Task inputs -
__________

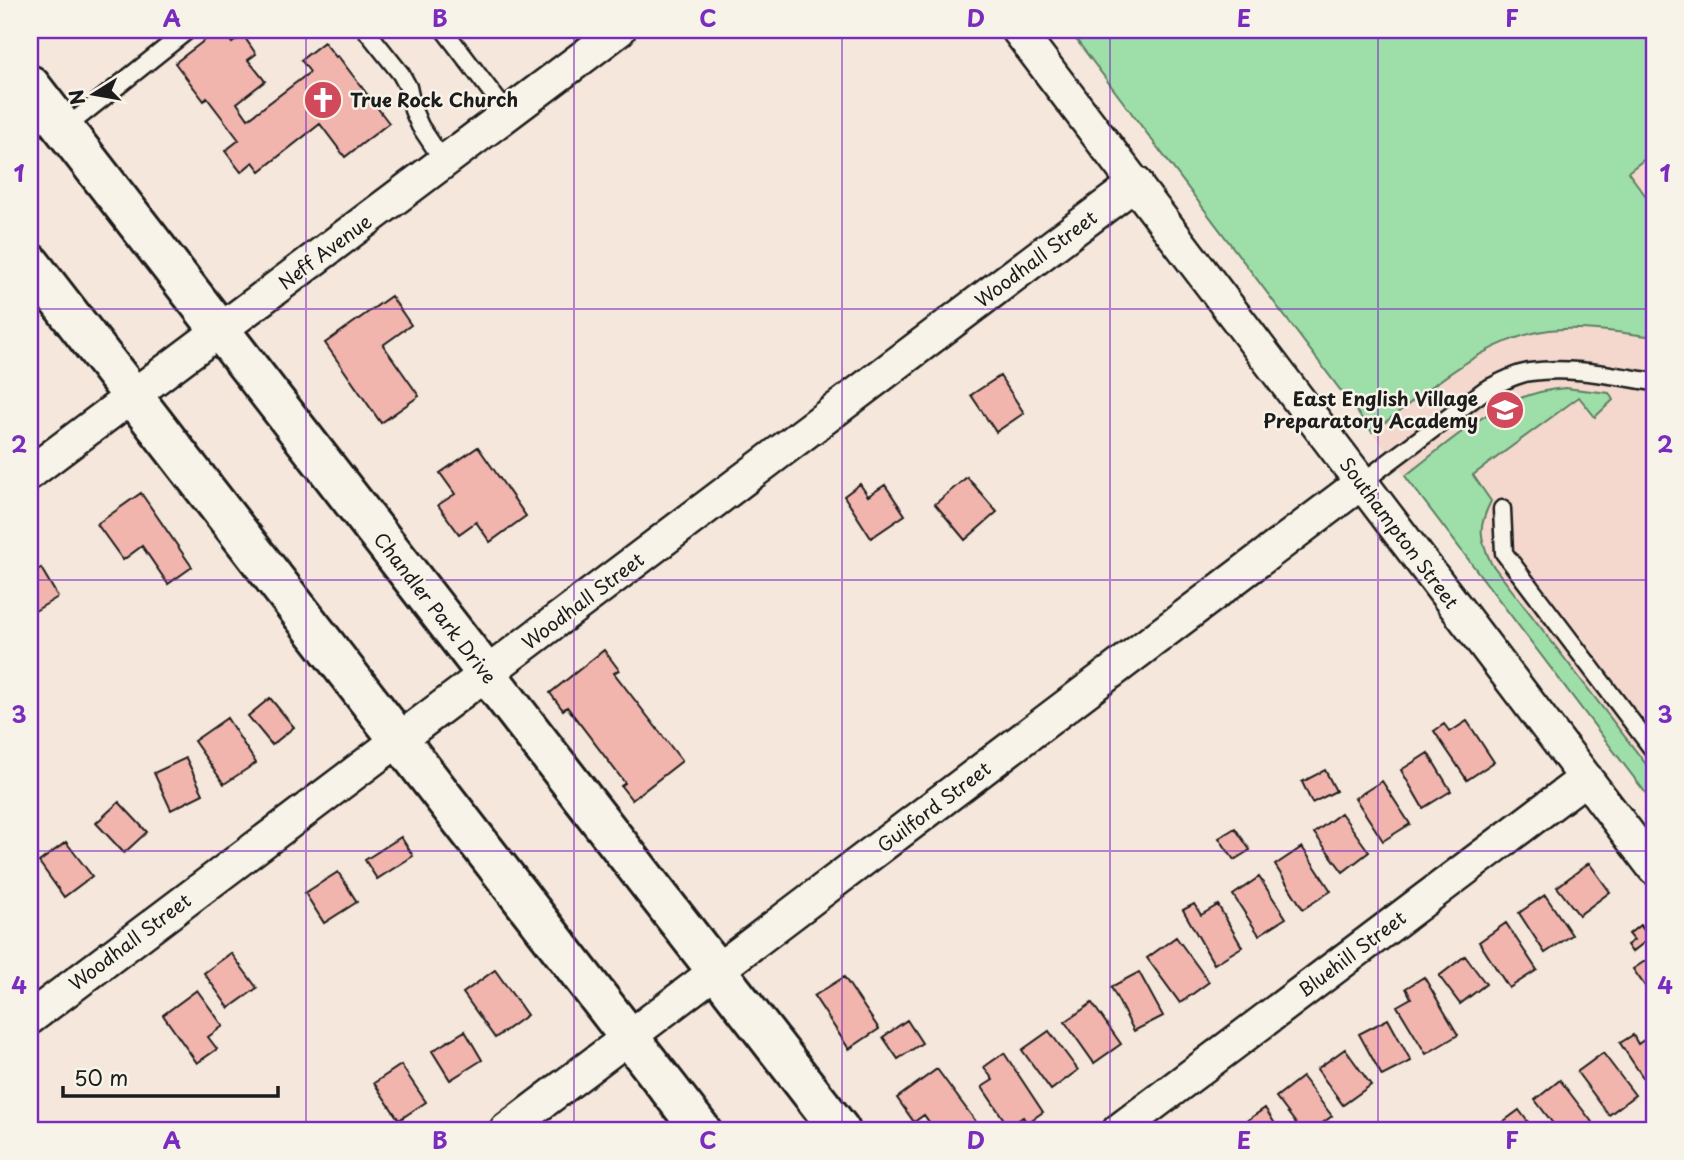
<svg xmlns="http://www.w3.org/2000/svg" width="1684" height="1160" viewBox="0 0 1684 1160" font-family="'Playpen Sans',sans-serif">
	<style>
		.built { fill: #f4d8ce }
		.green { fill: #9edfa9; stroke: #5d7e62; stroke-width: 2 }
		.building { fill: #f1b5ae; stroke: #1c1c1c; stroke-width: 2 }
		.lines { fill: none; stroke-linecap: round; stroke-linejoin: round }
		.service-casing { stroke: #1c1c1c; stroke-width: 21 }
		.minor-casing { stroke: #1c1c1c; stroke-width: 37 }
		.tertiary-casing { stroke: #1c1c1c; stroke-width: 44 }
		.service { stroke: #f7f3e8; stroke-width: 16 }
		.minor { stroke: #f7f3e8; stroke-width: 32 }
		.tertiary { stroke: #f7f3e8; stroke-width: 38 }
		.grid { fill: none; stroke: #7b2cbf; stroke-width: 2; stroke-opacity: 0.55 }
		.labels { text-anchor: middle; stroke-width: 5; stroke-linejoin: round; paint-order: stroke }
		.poi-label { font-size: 19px; font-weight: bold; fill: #1c1c1c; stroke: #f7f3e8; text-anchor: start }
		.street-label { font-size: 19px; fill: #1c1c1c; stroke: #f7f3e8 }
		.neatline { fill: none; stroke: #7b2cbf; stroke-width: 2.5 }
		.grid-label { font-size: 23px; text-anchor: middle; font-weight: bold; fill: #7b2cbf }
	</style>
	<rect width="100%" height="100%" fill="#f6e7dc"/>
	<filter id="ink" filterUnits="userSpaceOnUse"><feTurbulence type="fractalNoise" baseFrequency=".0143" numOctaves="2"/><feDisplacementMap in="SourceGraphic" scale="14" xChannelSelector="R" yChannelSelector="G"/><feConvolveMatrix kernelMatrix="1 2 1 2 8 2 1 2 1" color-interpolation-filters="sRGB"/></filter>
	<g filter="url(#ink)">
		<path class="built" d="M1069,30H1654V804L1405,476Z"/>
		<path class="green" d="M1069,30H1654V152L1628,172L1654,207V337C1624,333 1594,328 1563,329C1489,331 1429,391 1372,432Z
			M1565,388L1609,393L1613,400L1595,417L1579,397L1473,475L1491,501C1478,527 1479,536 1491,563L1649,768L1654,771V804L1405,476C1455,438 1499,393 1565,388Z"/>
		<path class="building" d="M218,30H222L232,43L243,35L256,54L248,60L265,81L237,103L248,119L310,72L301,60L324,42L336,57L338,56L389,123L345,157L320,124L260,171L253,162L241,172L225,151L239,140L207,98L204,101L175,63Z
			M391,296L411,325L383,345L419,396L381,423L325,343Z
			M1000,376L1024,413L996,432L971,395Z
			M478,447L526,516L490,542L476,522L459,534L438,505L455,494L440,473Z
			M967,477L997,512L965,540L935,504Z
			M860,484L868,496L885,485L905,515L871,538L844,496Z
			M141,493L192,567L168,584L142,546L123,560L97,524Z
			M41,568L58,597L30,614V575Z
			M604,650L619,670L614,673L682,761L632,800L621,786L625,783L567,707L563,710L550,693Z
			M270,698L294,727L272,745L248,716Z
			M227,718L256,763L224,784L194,741Z
			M1467,721L1494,762L1467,780L1434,731L1444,724L1450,732Z
			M1428,753L1451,791L1423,808L1401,770Z
			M186,758L203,794L171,810L154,773Z
			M1325,770L1336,791L1312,803L1302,782Z
			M1382,781L1410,824L1383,841L1355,798Z
			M119,802L147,832L124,853L96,823Z
			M1341,813L1369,852L1343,872L1314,833Z
			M1235,828L1250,850L1234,860L1219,838Z
			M401,837L413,856L377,879L365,860Z
			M66,842L92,876L64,897L39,862Z
			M1302,847L1331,891L1303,909L1275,865Z
			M1589,863L1610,892L1579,915L1557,887Z
			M338,872L357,902L324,923L305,893Z
			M1259,877L1286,918L1259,935L1233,895Z
			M1545,895L1572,935L1545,953L1519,913Z
			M1194,904L1201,915L1218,905L1242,947L1214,964L1183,910Z
			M1506,923L1537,970L1509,988L1479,942Z
			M1640,925L1650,938L1632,952L1627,945L1634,940L1629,934Z
			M1176,937L1209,982L1180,1003L1147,958Z
			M231,953L257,988L229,1008L204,973Z
			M1654,955V994L1652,996L1633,969Z
			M1465,956L1486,984L1460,1004L1439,976Z
			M495,970L527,1015L495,1038L463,993Z
			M1139,972L1163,1016L1134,1031L1111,987Z
			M844,977L879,1029L849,1049L814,996Z
			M1424,977L1458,1035L1426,1054L1397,1006L1411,998L1406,988Z
			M197,990L223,1026L208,1037L217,1049L197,1063L163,1015Z
			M1092,1003L1121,1044L1094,1063L1065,1022Z
			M1388,1019L1411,1061L1382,1076L1359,1034Z
			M907,1020L922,1043L898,1059L883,1037Z
			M465,1031L482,1060L450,1080L432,1051Z
			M1049,1031L1078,1070L1051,1090L1022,1050Z
			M1654,1033V1077L1646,1082L1620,1043L1633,1035L1638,1044Z
			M1345,1049L1371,1085L1343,1105L1317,1069Z
			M1004,1053L1043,1112L1027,1123L1023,1117L1009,1127L982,1087L993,1080L984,1067Z
			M1603,1053L1635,1095L1609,1115L1577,1072Z
			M401,1065L426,1102L399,1120L374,1083Z
			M937,1069L982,1130H935L924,1115L914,1122L897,1098Z
			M1302,1077L1332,1116L1313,1130H1301L1276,1097Z
			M1560,1080L1592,1122L1582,1130H1558L1535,1100Z
			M1265,1108L1279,1130H1240L1238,1127Z
			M1519,1110L1534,1130H1494L1493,1129Z"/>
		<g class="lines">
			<g class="service-casing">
				<path id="service" d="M366,30L401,74L408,87L413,110L420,126L444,162
					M444,30L508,114
					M64,129L188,30
					M1361,483L1485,390C1499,383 1515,374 1530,372C1571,366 1614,376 1654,382
					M1502,509L1504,553L1654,751"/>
			</g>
			<g class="minor-casing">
				<path id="minor" d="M1018,30L1654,868
					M30,473L619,30
					M30,1018L1136,183
					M506,1130L1361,483
					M1119,1130L1586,778"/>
			</g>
			<g class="tertiary-casing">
				<path id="tertiary" d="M30,85L840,1130
					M30,263L701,1130"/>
			</g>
			<use href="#service" class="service"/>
			<use href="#minor" class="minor"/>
			<use href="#tertiary" class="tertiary"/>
		</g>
	</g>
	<path class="grid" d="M306,30V1130M574,30V1130M842,30V1130M1110,30V1130M1378,30V1130M30,309H1654M30,580H1654M30,851H1654"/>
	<defs>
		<g id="church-disc" transform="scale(2.0125)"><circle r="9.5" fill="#d1495b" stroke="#f7f3e8"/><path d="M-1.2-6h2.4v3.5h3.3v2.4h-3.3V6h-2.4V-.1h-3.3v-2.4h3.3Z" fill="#fff"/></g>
		<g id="school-disc" transform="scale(2.0125)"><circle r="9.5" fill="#d1495b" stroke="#f7f3e8"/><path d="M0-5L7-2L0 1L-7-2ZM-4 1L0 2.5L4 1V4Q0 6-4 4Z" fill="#fff"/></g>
	</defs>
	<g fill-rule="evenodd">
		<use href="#church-disc" x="323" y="100"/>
		<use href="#school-disc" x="1505" y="410"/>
	</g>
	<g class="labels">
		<g class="poi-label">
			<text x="350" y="107">True Rock Church</text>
			<text x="1478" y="406" text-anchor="end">East English Village<tspan x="1478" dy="22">Preparatory Academy</tspan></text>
		</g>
		<g class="street-label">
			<text transform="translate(325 252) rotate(-37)" y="7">Neff Avenue</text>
			<text transform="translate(1036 259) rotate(-37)" y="7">Woodhall Street</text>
			<text transform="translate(1399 533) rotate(53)" y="7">Southampton Street</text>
			<text transform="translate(583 601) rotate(-37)" y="7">Woodhall Street</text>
			<text transform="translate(435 608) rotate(52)" y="7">Chandler Park Drive</text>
			<text transform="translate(934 807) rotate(-37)" y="7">Guilford Street</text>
			<text transform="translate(130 942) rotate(-37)" y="7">Woodhall Street</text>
			<text transform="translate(1352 954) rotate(-37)" y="7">Bluehill Street</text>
		</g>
	</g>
	<rect width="1684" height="1160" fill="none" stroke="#f7f3e8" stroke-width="77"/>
	<g transform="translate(94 94) rotate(259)" stroke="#f7f3e8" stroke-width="5" paint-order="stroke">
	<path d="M0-5L12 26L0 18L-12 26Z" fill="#1c1c1c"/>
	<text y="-10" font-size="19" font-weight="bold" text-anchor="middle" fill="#1c1c1c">N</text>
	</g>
	<path d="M63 1086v10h215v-10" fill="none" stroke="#1c1c1c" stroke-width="3.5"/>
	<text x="74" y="1086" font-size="21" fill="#1c1c1c" stroke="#f7f3e8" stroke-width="5" paint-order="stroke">50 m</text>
	<rect x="38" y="38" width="1608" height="1084" class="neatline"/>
	<g class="grid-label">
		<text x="172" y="27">A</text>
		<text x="440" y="27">B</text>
		<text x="708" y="27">C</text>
		<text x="976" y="27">D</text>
		<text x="1244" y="27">E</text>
		<text x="1512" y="27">F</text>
		<text x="19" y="182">1</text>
		<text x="1665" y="182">1</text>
		<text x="19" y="453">2</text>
		<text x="1665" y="453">2</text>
		<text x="19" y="723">3</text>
		<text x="1665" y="723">3</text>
		<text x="19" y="994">4</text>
		<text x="1665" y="994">4</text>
		<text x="172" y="1149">A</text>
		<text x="440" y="1149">B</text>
		<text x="708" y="1149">C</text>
		<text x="976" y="1149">D</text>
		<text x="1244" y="1149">E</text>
		<text x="1512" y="1149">F</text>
	</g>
</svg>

__________

Exercise brief - Report every line from the listing above where the string "filter" can be found.

Result below -
	<filter id="ink" filterUnits="userSpaceOnUse"><feTurbulence type="fractalNoise" baseFrequency=".0143" numOctaves="2"/><feDisplacementMap in="SourceGraphic" scale="14" xChannelSelector="R" yChannelSelector="G"/><feConvolveMatrix kernelMatrix="1 2 1 2 8 2 1 2 1" color-interpolation-filters="sRGB"/></filter>
	<g filter="url(#ink)">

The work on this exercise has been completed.